Selected passage.
..............................
LISTING 2.3 abc2.txt

This is line one
This is line two
This is line three
Fourth line
Fifth line
The sixth line
The seventh line

The following code snippet removes the linefeed character in the text file abc2.txt:

tr -d '\n' < abc2.txt

The output of the preceding tr code snippet is here:

This is line oneThis is line twoThis is line threeFourth line-Fifth lineThe sixth lineThe seventh line

As you can see, the output is missing a blank space between consecutive lines, which we can insert with this command:

tr -s '\n' ' ' < abc2.txt

The output of the modified version of the tr code snippet is here:

This is line one This is line two This is line three Fourth line Fifth line The sixth line The seventh line

You can replace the linefeed character with a period “.” with this version of the tr command:

tr -s '\n' '.' < abc2.txt

The output of the preceding version of the tr code snippet is here:

This is line one.This is line two.This is line three.Fourth line.Fifth line.The sixth line.The seventh line.
..............................
Data extract.
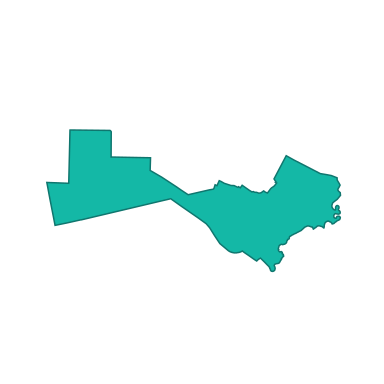 outline of Smardioasa, Teleorman, Romania, rotated 67°
{"feature_id": "2599482B66072076096331", "entity_name": "Smardioasa", "entity_type": "district", "adm_level": 2, "iso_a3": "ROU", "parent_name": "Romania", "parent_adm1": "Teleorman", "projection": "albers", "projection_center": [25.437, 43.807], "detail": "fine", "context": "isolated", "style": "filled", "palette": "teal", "viewbox_px": 384, "rotation_deg": 67, "n_neighbors": 0, "source": "geoboundaries", "source_scale": "gbopen_adm2", "svg_char_len": 5505}
<svg xmlns="http://www.w3.org/2000/svg" viewBox="0 0 384 384"><g transform="rotate(67 192 192)"><path d="M174.2,305.2L174.4,304.7L188.4,222.8L189.9,214.2L201.1,207.3L218.5,196.3L226.8,191.3L231.9,189.7L240.8,188.3L250.4,186.5L260.4,181.4L262.0,180.2L262.8,179.3L263.0,179.1L263.0,178.9L263.4,178.6L263.9,177.9L264.6,176.8L265.0,175.8L265.3,175.1L265.5,174.5L265.5,174.1L265.8,173.1L266.0,172.3L266.1,171.2L266.2,170.5L266.1,170.0L266.1,169.4L266.0,168.7L268.0,167.6L272.8,164.5L278.8,160.8L280.8,159.4L280.1,157.7L280.0,157.2L279.9,156.8L279.6,154.8L284.4,152.8L288.8,151.1L290.7,150.3L291.4,150.2L291.9,150.2L293.1,150.2L293.8,150.1L294.6,150.3L295.1,150.2L295.6,150.1L295.9,149.9L296.2,149.5L296.5,149.0L296.7,148.5L296.7,147.8L296.6,147.1L296.4,146.6L296.1,146.2L295.5,145.8L294.8,145.3L294.3,145.2L293.9,145.1L293.2,145.0L292.4,145.1L291.9,145.1L291.5,144.8L291.1,144.4L290.9,143.9L290.9,143.3L290.9,142.8L291.1,141.8L291.4,140.9L291.4,140.5L291.4,140.0L291.4,139.7L291.3,139.3L290.9,138.7L290.0,137.6L289.5,136.9L289.0,136.0L288.5,136.0L288.3,135.9L288.1,135.7L288.0,135.4L288.0,135.1L288.0,134.9L287.9,134.8L287.6,134.5L287.4,134.2L287.2,133.5L287.2,133.3L287.0,132.9L286.9,132.8L286.9,132.7L286.7,132.6L286.4,132.8L286.1,132.8L285.6,132.4L285.4,132.4L285.2,132.4L284.9,132.5L284.7,132.7L284.5,132.8L284.4,132.8L284.1,132.9L284.0,133.0L283.8,132.8L283.7,132.7L283.4,132.8L283.1,132.6L282.8,132.5L282.7,132.6L282.3,132.8L282.1,132.9L282.0,133.1L281.9,133.1L281.7,133.2L281.7,133.3L281.6,133.5L281.6,133.9L281.6,134.2L281.6,134.3L281.5,134.5L281.4,134.7L281.2,134.8L280.9,134.9L280.4,135.1L280.2,135.2L279.7,135.2L279.3,135.2L279.2,135.0L279.0,134.7L278.9,134.6L278.7,134.7L278.5,134.9L278.3,134.9L278.1,134.8L277.9,134.7L277.5,134.4L277.2,134.2L276.9,133.9L276.4,133.5L275.9,133.1L275.6,132.9L275.5,132.7L275.4,132.5L275.3,132.1L275.3,131.8L275.0,131.3L275.0,131.1L275.0,130.9L275.0,130.7L275.1,130.1L275.2,129.9L275.6,129.5L275.8,129.2L276.0,128.9L275.9,128.4L276.0,128.0L276.2,127.2L276.2,126.8L276.1,126.5L276.0,125.9L275.7,125.1L275.5,124.8L275.3,124.6L274.7,124.2L274.2,123.9L274.0,123.6L273.9,123.4L273.8,123.0L273.6,122.9L273.4,122.8L273.2,122.7L273.0,122.4L273.0,122.2L273.1,121.8L273.1,121.4L273.1,121.0L273.0,120.9L272.8,120.7L272.5,120.5L272.2,120.3L271.9,120.2L271.6,120.0L271.3,119.7L271.1,119.4L271.1,118.7L271.0,117.9L270.8,117.0L270.7,116.3L270.7,115.1L270.5,114.2L270.5,113.7L270.6,112.8L270.5,111.8L270.3,110.8L270.4,110.3L270.3,109.8L270.2,108.4L270.1,106.7L269.8,105.7L269.6,105.3L269.2,104.0L268.9,103.3L268.7,102.6L268.4,101.6L268.4,101.1L268.4,100.0L268.4,99.2L268.4,98.8L268.5,98.5L268.6,98.3L268.9,97.9L269.6,97.0L270.4,96.2L270.7,95.8L271.0,95.3L271.1,95.2L271.3,95.0L271.6,95.1L272.1,94.8L272.9,94.8L273.4,94.8L273.6,94.8L273.6,94.7L273.4,93.8L273.2,93.2L273.1,92.6L273.1,92.1L273.0,91.7L272.8,91.4L272.6,90.9L272.6,90.6L272.4,90.2L272.4,89.5L272.4,89.2L272.6,88.7L272.9,88.1L273.0,87.9L273.1,87.7L273.4,87.4L273.6,87.1L274.1,86.6L274.4,86.2L274.6,85.9L274.7,85.7L274.9,85.6L275.4,85.4L276.0,85.1L276.3,85.0L276.5,84.8L276.6,84.7L276.0,84.1L275.8,83.9L275.4,83.8L275.0,83.6L274.6,83.4L274.1,83.1L273.4,82.5L272.9,82.1L272.5,81.7L272.3,81.3L272.1,81.0L272.0,80.5L271.8,79.7L271.8,78.9L271.9,78.3L272.1,77.7L273.3,76.8L273.4,76.5L273.5,76.4L273.8,76.2L274.2,75.9L275.5,75.5L275.7,75.3L276.2,75.4L276.3,74.9L276.3,74.6L276.4,73.9L276.4,73.7L276.3,73.3L276.1,72.8L275.8,72.2L275.7,71.9L275.8,71.5L275.7,71.2L275.4,70.4L275.3,69.9L275.2,69.2L275.2,67.9L275.1,67.2L275.1,66.9L274.8,66.5L273.9,65.7L273.5,65.5L273.3,65.4L273.0,65.4L272.8,65.5L272.3,65.7L272.0,65.9L271.8,66.0L271.6,66.2L271.5,66.5L271.5,66.8L271.3,67.1L271.2,67.5L271.2,67.8L271.2,68.2L271.9,69.0L272.3,69.4L272.4,69.5L272.3,69.9L272.2,70.2L272.0,70.4L271.6,70.8L271.3,71.1L270.9,71.2L270.5,71.2L270.2,71.1L269.7,70.9L269.2,70.8L268.9,70.5L268.6,70.2L268.2,69.5L268.0,69.0L267.9,68.6L268.0,68.3L268.2,68.0L268.9,67.1L269.3,66.4L269.6,65.9L269.7,65.2L269.7,64.8L269.7,64.4L269.5,64.1L269.3,63.9L268.9,63.7L268.5,63.5L268.2,63.4L267.9,63.4L267.3,63.5L267.0,63.5L266.9,63.6L266.7,63.8L266.4,64.0L265.9,64.1L265.4,64.1L265.1,64.0L264.9,63.9L264.7,63.7L264.5,63.3L264.3,63.0L263.8,62.8L263.4,62.6L263.0,62.5L262.6,62.5L262.3,62.6L261.9,62.8L261.6,63.0L261.3,63.4L261.1,63.7L261.1,64.0L261.1,64.3L261.2,64.6L261.4,65.0L261.8,65.5L262.8,66.1L263.5,66.4L264.0,66.5L264.3,66.7L264.5,66.9L264.5,67.2L264.4,67.4L264.1,67.9L263.6,68.3L263.0,68.6L262.3,68.8L261.8,68.9L261.2,69.0L260.7,69.0L260.4,69.0L259.0,68.5L257.0,66.8L256.4,64.8L255.5,61.2L253.1,56.6L250.5,55.8L248.5,56.8L247.0,57.0L245.9,56.0L245.0,54.7L243.5,53.0L241.4,53.2L240.6,53.3L237.8,53.7L236.7,53.3L235.6,52.9L231.8,56.8L231.3,57.3L228.3,61.8L225.2,66.7L202.7,85.4L195.4,91.1L212.0,111.4L213.8,111.1L215.1,110.7L215.6,111.5L216.8,110.6L218.6,113.9L219.2,116.6L219.2,116.9L219.7,118.3L222.4,122.9L221.0,124.4L219.0,125.6L219.7,128.9L219.2,131.0L218.4,131.7L217.4,132.9L216.8,134.4L215.6,135.3L215.3,136.8L213.1,138.4L205.4,143.2L207.0,145.9L205.3,147.1L205.7,147.9L202.5,150.8L201.2,153.6L196.6,158.9L193.7,161.1L192.2,162.5L195.9,166.5L194.4,167.9L197.4,170.5L197.7,171.4L196.8,175.2L193.0,196.6L185.6,201.5L181.3,204.2L172.0,210.4L166.6,214.0L155.8,222.1L144.3,216.8L144.1,217.2L128.2,252.8L105.0,242.8L103.9,243.0L103.3,243.4L87.5,279.5L87.3,280.1L135.0,301.7L135.8,302.1L126.5,321.9L131.1,322.9L136.9,324.2L142.8,325.5L154.6,328.0L160.8,329.3L169.2,331.1L171.6,319.3L174.1,305.7L174.2,305.2Z" fill="#14b8a6" stroke="#0f766e" stroke-width="1.5"/></g></svg>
..............................
Task set.
- 1) Return the passage on the tr command starting with "tr -s '\n' '.' < abc2.txt" and going on through "line.The seventh line.".
- 2) Resume the passage on the tr command from the point where it stops.
The data comes from a separate source unrelated to the passage on the tr command.

Final answers.
- 1)
tr -s '\n' '.' < abc2.txt

The output of the preceding version of the tr code snippet is here:

This is line one.This is line two.This is line three.Fourth line.Fifth line.The sixth line.The seventh line.

- 2)
The tr command with the –s option works on a one-for-one basis, which means that the sequence “.” has the same effect as the sequence “. ”. As a sort of “preview,” we can add a blank space after each period “.” by combining the tr command with the sed command (discussed in Chapter 4), as shown here:

tr -s '\n' '.' < abc2.txt | sed 's/\./\. /g'

The output of the preceding command is here:

This is line one. This is line two. This is line three. Fourth line. Fifth line. The sixth line. The seventh line.

Think of the preceding sed snippet as follows: “whenever a ‘dot’ is encountered, replace it with a ‘dot’ followed by a space, and do this for every such occurrence.”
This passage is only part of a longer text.